Jaime Gomes
Jaime Gomes
Vogamos a plena vela para o fim de mais um ano… viagem, não em jangada de pedra, mas numa ilha verde flutuante e plena de vida.
Essa ilha com as raízes lassas presas à Jangada de Pedra que José Saramago tão bem retratou no seu livro com o mesmo nome. Depende do vento, agora sim que trago bonança e brisa leve e quente, agora não que me empurras com essa ventania de não levantar voo. É esse o preço a pagar para viver no paraíso, nem sempre aterramos e voltarmos à jangada de pedra é sempre uma complicação.
Vistos da jangada de pedra e mesmo apesar das nossas verdes raízes, devemos podemos parecer a quem interessar mais um bote à deriva, que uma ilha. Diz quem sabe que na jangada de pedra há uma empresa, dessas que fazem a limpeza obrigatória de terrenos e matas, contratada para ir cortando as nossas raízes à jangada de pedra. Será que ficaremos à deriva?
De facto, derivamos muitas vezes, não pela nossa vontade própria, mas pela vontade da Natureza.
Sou defensor acérrimo do nosso arquipélago, pela singularidade de quem somos, como somos e de como sempre tivemos a certeza de, por onde quisemos ir. Sou ainda mais defensor do Norte da nossa Ilha, pela enorme força, saber estar, e vontade de vencer que as nossas gentes emprestaram desde o início ao caracter desta ilha.
De facto, se a brutal beleza do Norte, foi peça essencial da construção da imagem de um arquipélago único e imaculado, o caracter das suas gentes não o foi menos. A força humana da nossa paisagem confunde-se a miude com a da sua Natureza. Uma alicerça na outra e ambas unidas para criar a misticidade da Ilha dos Amores do grande Camões.
O que outrora foi tão querido e único perdeu-se nos tempos, nas terras de outras conquistas…mais quentes, mais vastas, mas também mais perdidas. Nós, fomos ficando, emprestamos a grandes nações o brinde de povo livre. Emprestamos a outras, o nosso espaço para que de outras distantes terras se habituassem ao espaço europeu.

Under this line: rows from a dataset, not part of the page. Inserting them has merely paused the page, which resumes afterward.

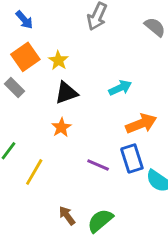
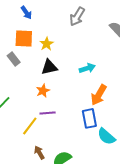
orange square: (25, 57) -> (24, 39), turned 30
orange arrow: (141, 124) -> (99, 95), turned 135
purple line: (98, 165) -> (48, 113), moved, turned -35
yellow line: (34, 172) -> (30, 126), moved

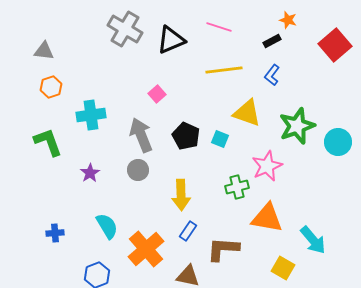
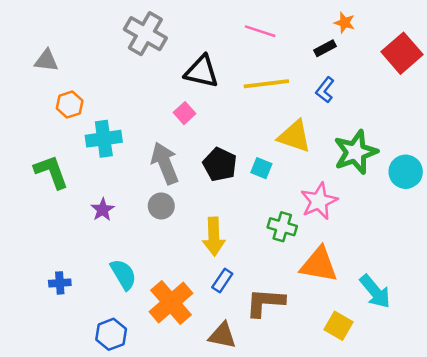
black triangle: (171, 40) -> (202, 72), moved, turned 36
orange hexagon: (51, 87) -> (70, 105), moved
green cross: (237, 187) -> (282, 227), turned 30

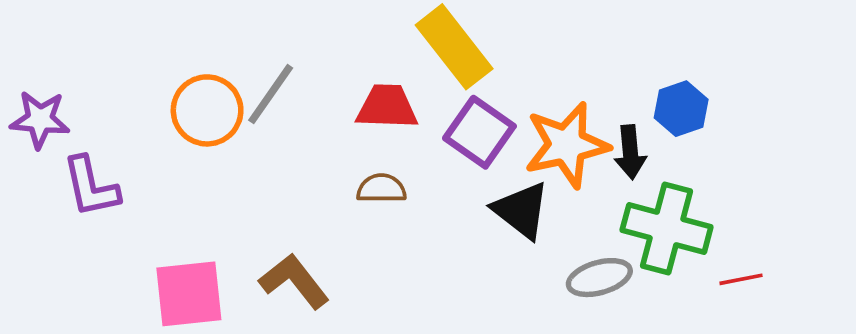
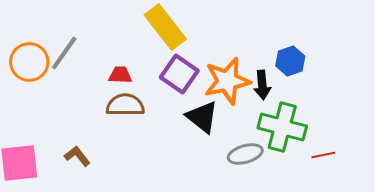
red trapezoid: (387, 107) -> (120, 75), moved, size x0.7
brown semicircle: (381, 189) -> (125, 105), size x1.4
brown L-shape: (294, 281) -> (77, 156), size x0.7

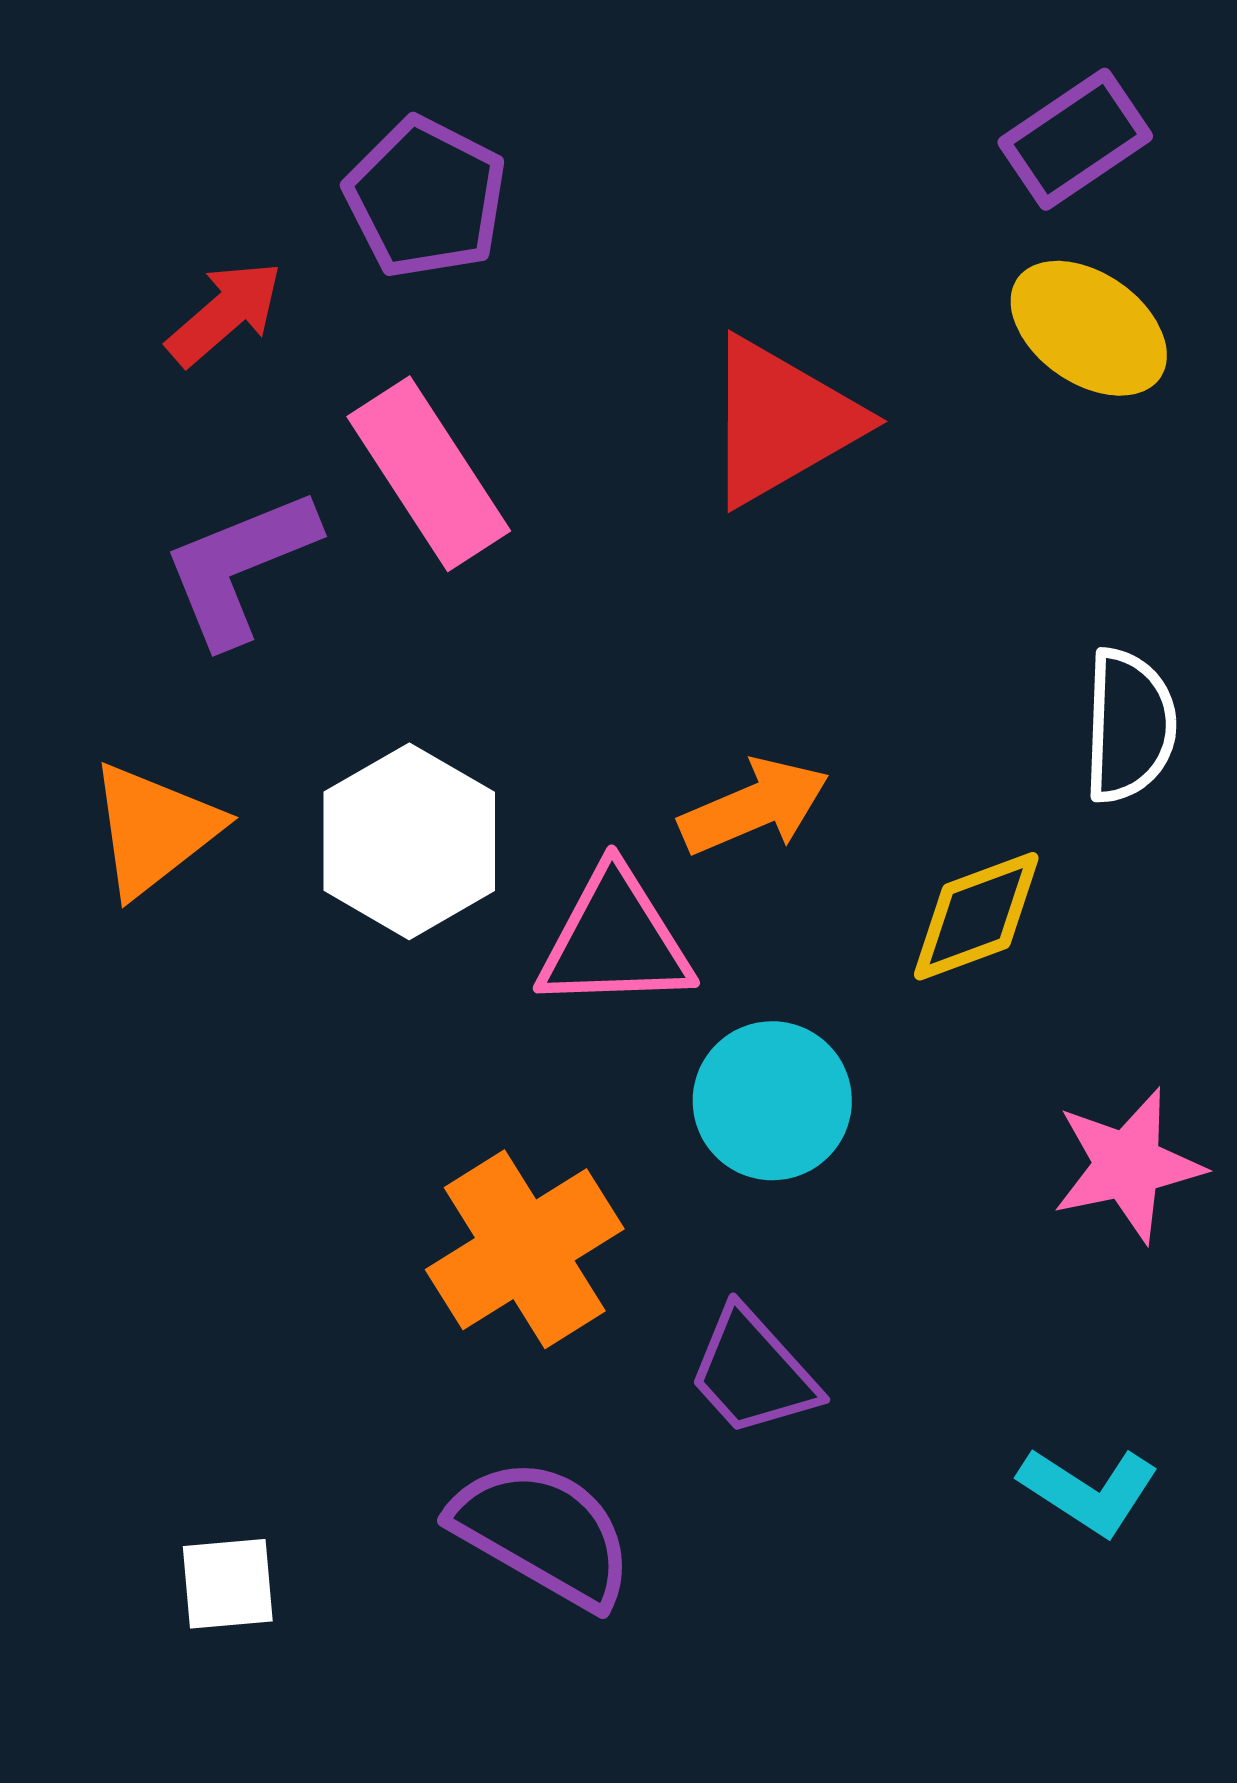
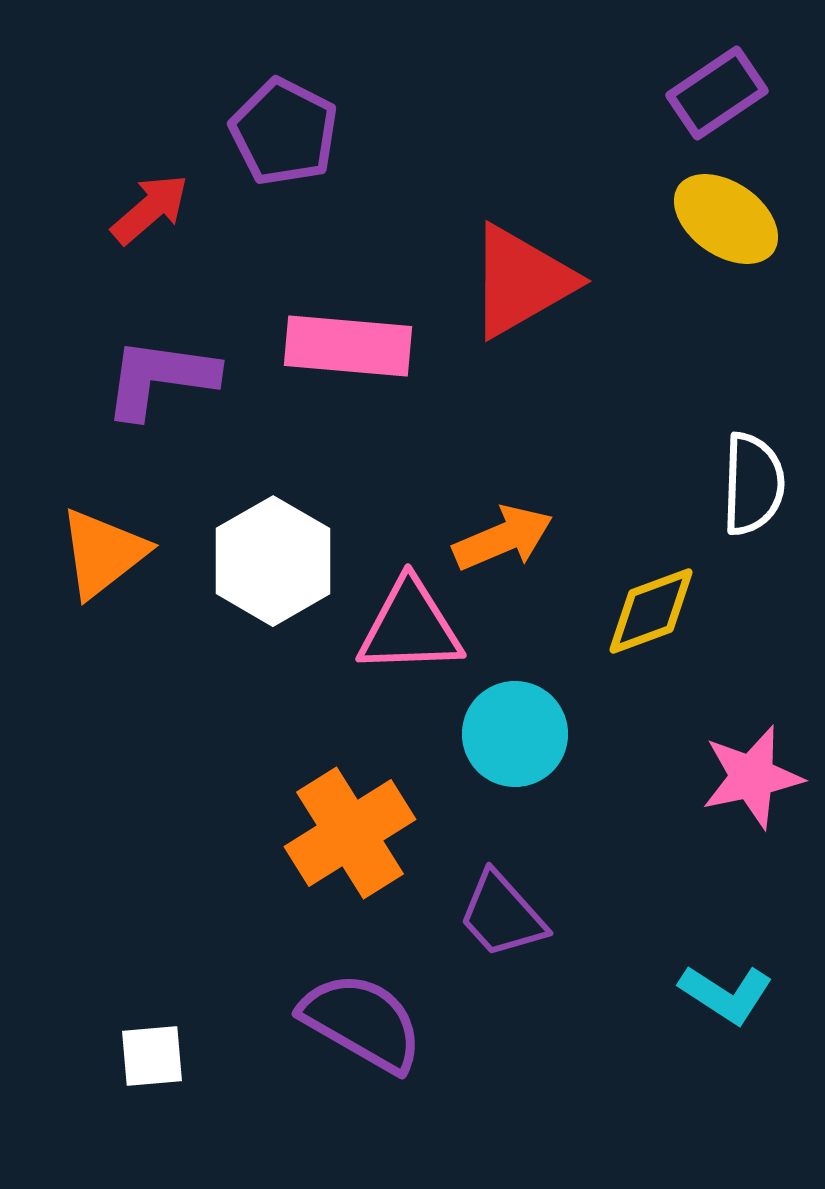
pink rectangle: (429, 474) -> (348, 346), moved, turned -52
purple L-shape: (240, 567) -> (160, 378), turned 30

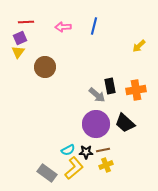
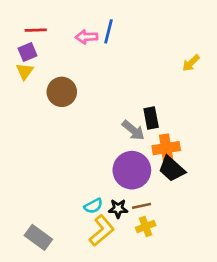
blue line: (94, 26) -> (108, 31), moved
orange cross: (136, 90) -> (166, 148), moved
gray rectangle: (47, 173) -> (38, 237), moved

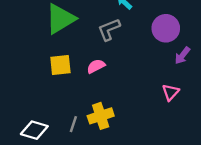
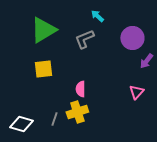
pink semicircle: (96, 66) -> (80, 89), moved, turned -63

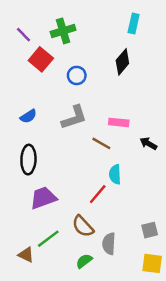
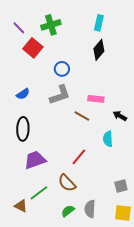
cyan rectangle: (134, 23) -> (99, 23), moved
blue circle: (77, 75) -> (62, 69), moved
cyan semicircle: (115, 174) -> (108, 139), moved
gray semicircle: (109, 244) -> (90, 209), moved

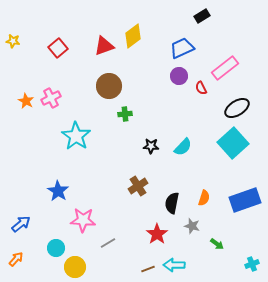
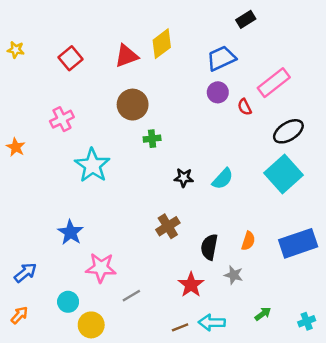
orange star: (26, 101) -> (16, 147), moved
green arrow: (217, 244) -> (263, 314), moved, turned -72

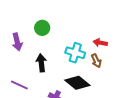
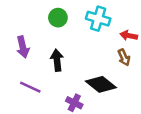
purple arrow: (17, 42) -> (23, 47), moved
cyan cross: (75, 53) -> (98, 19), moved

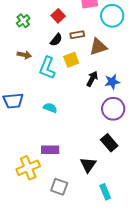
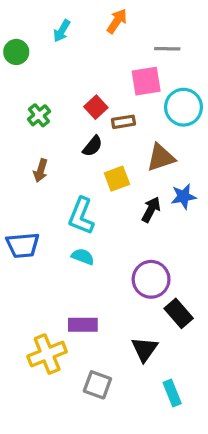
brown rectangle: (77, 35) -> (123, 122), moved
brown arrow: (24, 55) -> (41, 171), turned 96
cyan L-shape: (47, 68) -> (81, 216), moved
blue star: (112, 82) -> (184, 196), moved
purple circle: (113, 109) -> (151, 279), moved

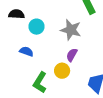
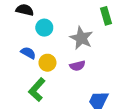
purple semicircle: (72, 55) -> (77, 66), turned -144
yellow circle: (62, 71) -> (47, 63), moved

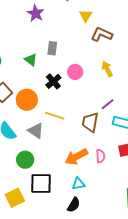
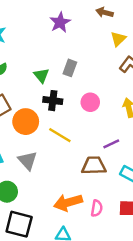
black cross: (53, 81) -> (53, 101), moved, turned 35
purple line: (108, 104) -> (111, 144), moved
yellow line: (55, 116) -> (60, 135), moved
brown trapezoid: (90, 122) -> (94, 166), turned 65

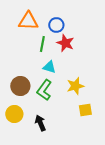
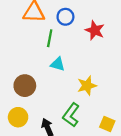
red star: (65, 43) -> (95, 30), moved
green L-shape: (44, 90) -> (71, 115), moved
yellow square: (85, 110) -> (107, 124), moved, turned 32

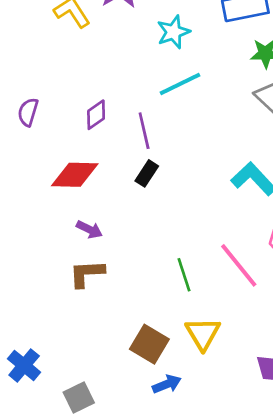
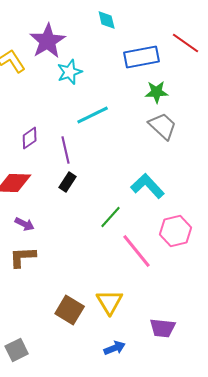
cyan star: (173, 32) -> (70, 72), moved
green line: (184, 275) -> (111, 217), moved, turned 60
blue arrow: (167, 384) -> (115, 348), moved

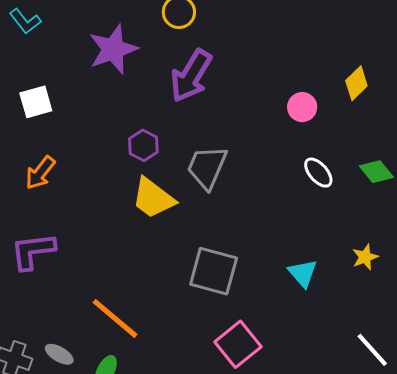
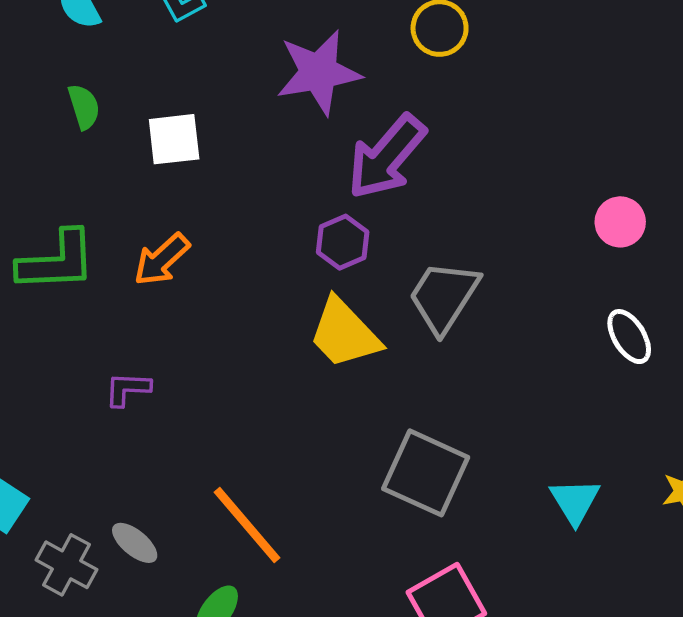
purple arrow: (191, 76) -> (387, 157), moved
purple L-shape: (33, 251) -> (127, 389), size x0.6
gray ellipse: (59, 354) -> (135, 543), moved

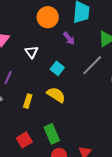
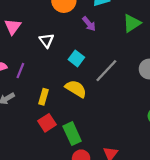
gray line: (92, 65) -> (106, 71), moved
red square: (24, 140) -> (47, 123), moved

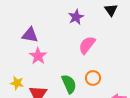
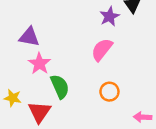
purple star: (76, 17) -> (109, 16), moved
green semicircle: (69, 84) -> (60, 87), moved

Marcamos tantas vezes a diferença entre a vida e a morte, numa fronteira indefinida, invisível e fomos nós próprios tantas vezes invisíveis, para dentro e para fora.
O mar que nos abraça e nos acolhe, faz-nos parecer perdidos nessa imensidão do amplexo marítimo.
Nunca vogaremos, as vagas procelosas sem rumo, as mãos calosas do povo arquipelágico nunca o permitirão. Seremos sempre Ilha dos Amores, nunca nau sem rumo.
Seremos sempre unos, irmãos numa comunhão de valores entre Norte e o Sul, entre o Mar e a Serra, destino comum deitado nas sortes dos homens e mulheres desta ilha.
Nunca poderia advogar em prol da Ponta Delgada, sem antes reconhecer todas estas dimensões que se refletem no que fomos, somos e queremos ser no futuro. A dimensão mística na imagem refletida da Ilha dos Amores camoniana que cada madeirense tem da sua própria ilha. A dimensão histórica da ilha e do seu lugar primeiro no contexto das descobertas portuguesas. E a mais recente, a dimensão europeísta do nosso pequeno espaço como elo de ligação entre as américas, África e o espaço europeu.
Somos e seremos sempre porta de partida e chegada, janela para um horizonte largo e espectral. Seremos sempre embaixadores de nós próprios e dos outros que nos emprestaram um pouco da sua alma.